Questions on the material:
[A] In the excerpt on why restaurants fail, where has the writer seen a restaurant fail because of bad food despite a good location?
[B] Please continue the excerpt on why restaurants fail, picking up after its final sentence.

Excerpt to read:
━━━━━━
If you meet all those criteria, I may visit your restaurant more than once.”
“I am almost convinced that restaurants don't fail, locations fail. I have been to plenty of restaurants that should be failing that are thriving because of their location and conversely plenty of restaurants that should thrive that do not because of the location. The location ties in to the demographic you will be serving, the rent or cost of ownership, the availability of goods and staffing, the amount of traffic and accessibility (ie. adequate parking, public transport, foot traffic), and very importantly what other establishments will be competing.
Sure everything else matters, a lot, but without a good or at least acceptable location any business especially the restaurant can be doomed from the get go.”
“…Location makes a big difference.
-Even with good location, if your food is crap you can still fail. I've seen it happen many times in the BX food court area. It's not a guaranteed fail, but it definitely won't help things.
-Poor customer service can help contribute to a business failure. You can somewhat overcome that with excellent food. Usually if your customer service isn't up to par than your kitchen/food isn't either. Again there are exceptions, but those (from my experience) tend to be few and far between.
━━━━━━
Data entries:

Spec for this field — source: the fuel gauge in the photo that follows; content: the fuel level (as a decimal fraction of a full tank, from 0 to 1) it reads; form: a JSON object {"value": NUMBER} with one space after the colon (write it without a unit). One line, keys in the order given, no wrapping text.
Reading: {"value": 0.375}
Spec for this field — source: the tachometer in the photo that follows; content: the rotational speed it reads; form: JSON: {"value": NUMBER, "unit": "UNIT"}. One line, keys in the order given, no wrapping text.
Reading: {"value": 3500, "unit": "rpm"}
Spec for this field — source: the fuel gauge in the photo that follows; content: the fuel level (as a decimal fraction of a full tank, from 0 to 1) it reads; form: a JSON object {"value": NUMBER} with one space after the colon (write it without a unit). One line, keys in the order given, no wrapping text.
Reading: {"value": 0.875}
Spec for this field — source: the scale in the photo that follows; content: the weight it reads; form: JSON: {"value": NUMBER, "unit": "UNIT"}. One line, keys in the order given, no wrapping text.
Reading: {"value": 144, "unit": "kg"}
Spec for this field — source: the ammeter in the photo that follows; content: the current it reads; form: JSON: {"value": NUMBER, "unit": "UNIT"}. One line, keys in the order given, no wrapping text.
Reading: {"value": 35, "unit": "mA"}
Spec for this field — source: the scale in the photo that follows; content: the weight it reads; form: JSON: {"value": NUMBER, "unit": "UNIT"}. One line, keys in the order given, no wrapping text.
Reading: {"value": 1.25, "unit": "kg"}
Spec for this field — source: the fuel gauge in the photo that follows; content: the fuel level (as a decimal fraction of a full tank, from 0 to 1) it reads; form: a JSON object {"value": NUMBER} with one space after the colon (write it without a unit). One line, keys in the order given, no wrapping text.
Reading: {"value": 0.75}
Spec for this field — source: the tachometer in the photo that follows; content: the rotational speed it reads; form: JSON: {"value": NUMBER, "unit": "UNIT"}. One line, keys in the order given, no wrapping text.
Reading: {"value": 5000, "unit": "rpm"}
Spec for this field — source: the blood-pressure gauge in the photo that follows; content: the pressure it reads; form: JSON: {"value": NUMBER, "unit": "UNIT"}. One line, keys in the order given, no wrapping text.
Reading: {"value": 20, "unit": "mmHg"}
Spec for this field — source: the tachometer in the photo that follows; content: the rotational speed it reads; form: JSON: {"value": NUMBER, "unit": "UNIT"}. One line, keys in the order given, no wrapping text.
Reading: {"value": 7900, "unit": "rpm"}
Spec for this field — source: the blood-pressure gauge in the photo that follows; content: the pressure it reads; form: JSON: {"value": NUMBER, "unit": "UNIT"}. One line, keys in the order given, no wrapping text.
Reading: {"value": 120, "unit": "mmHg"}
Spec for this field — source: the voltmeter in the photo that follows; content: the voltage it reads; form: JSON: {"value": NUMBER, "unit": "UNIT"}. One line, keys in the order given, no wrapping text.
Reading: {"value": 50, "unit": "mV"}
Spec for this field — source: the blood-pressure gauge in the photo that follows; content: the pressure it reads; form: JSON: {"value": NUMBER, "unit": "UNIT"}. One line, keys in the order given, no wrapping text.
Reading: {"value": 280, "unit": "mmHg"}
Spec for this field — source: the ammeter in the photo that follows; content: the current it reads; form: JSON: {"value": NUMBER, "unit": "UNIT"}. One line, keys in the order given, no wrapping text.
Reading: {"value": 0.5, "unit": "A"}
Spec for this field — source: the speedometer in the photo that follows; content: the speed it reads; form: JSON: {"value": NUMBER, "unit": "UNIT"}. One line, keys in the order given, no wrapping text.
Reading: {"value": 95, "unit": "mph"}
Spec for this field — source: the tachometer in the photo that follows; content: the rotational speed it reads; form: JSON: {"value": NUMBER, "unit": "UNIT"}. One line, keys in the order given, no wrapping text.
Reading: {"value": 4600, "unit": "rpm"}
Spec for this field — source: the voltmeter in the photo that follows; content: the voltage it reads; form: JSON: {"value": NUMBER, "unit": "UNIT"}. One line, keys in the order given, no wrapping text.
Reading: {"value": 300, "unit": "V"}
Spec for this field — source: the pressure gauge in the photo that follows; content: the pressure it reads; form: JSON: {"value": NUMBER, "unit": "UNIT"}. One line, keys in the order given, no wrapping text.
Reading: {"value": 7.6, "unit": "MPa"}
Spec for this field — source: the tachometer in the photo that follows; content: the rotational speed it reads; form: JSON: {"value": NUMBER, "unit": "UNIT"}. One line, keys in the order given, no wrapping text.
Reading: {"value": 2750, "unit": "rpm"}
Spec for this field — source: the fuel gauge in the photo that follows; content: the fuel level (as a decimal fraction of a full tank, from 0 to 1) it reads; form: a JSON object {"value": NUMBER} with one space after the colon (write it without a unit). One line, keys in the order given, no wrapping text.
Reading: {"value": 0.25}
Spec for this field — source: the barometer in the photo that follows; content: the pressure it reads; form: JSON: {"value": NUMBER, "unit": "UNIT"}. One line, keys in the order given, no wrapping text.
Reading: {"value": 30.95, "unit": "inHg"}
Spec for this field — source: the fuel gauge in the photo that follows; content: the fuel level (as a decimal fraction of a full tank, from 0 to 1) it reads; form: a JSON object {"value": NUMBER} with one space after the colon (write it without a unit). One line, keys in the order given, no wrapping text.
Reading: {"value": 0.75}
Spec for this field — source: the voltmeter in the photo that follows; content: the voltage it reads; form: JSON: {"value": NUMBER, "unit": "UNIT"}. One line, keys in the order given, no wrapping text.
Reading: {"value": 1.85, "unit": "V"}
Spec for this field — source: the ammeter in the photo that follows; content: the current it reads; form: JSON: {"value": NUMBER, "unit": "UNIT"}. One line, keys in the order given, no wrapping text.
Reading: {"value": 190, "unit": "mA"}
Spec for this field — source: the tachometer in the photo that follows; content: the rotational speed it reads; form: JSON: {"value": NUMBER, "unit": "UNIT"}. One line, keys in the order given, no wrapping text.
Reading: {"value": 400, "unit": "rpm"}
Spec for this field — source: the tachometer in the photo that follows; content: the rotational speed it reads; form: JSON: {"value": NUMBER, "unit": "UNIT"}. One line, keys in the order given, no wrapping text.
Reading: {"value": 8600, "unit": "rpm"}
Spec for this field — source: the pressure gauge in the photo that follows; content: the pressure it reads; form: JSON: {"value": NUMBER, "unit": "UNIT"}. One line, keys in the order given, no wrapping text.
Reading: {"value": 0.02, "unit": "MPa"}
━━━━━━
Responses by task:
[A] In the BX food court area.

[B]
-Pricing can put people off as well. High prices in the wrong location will bring in fewer customers. Word of mouth can spread to bring people in. However it is harder to do.
-Fads can kill/severely hurt a place as well. You can open up a place when a fad hits. Then when everyone decides they're tired of it, you're stuck if you don't change. Which can be a difficult thing to do for some. Especially if it is a whole new concept.”
“A lot of small businesses fail, its not just restaurants. Being able to cook tasty food is rarely the only thing that makes a restaurant succeed. At the end of the day, a restaurant is still a business and needs the fundamentals to succeed. Workflow, budgeting, marketing and so on. If you are not working on the restaurant as a business and working in the restaurant then more than likely it wont make it. (Work on your business not in your business).”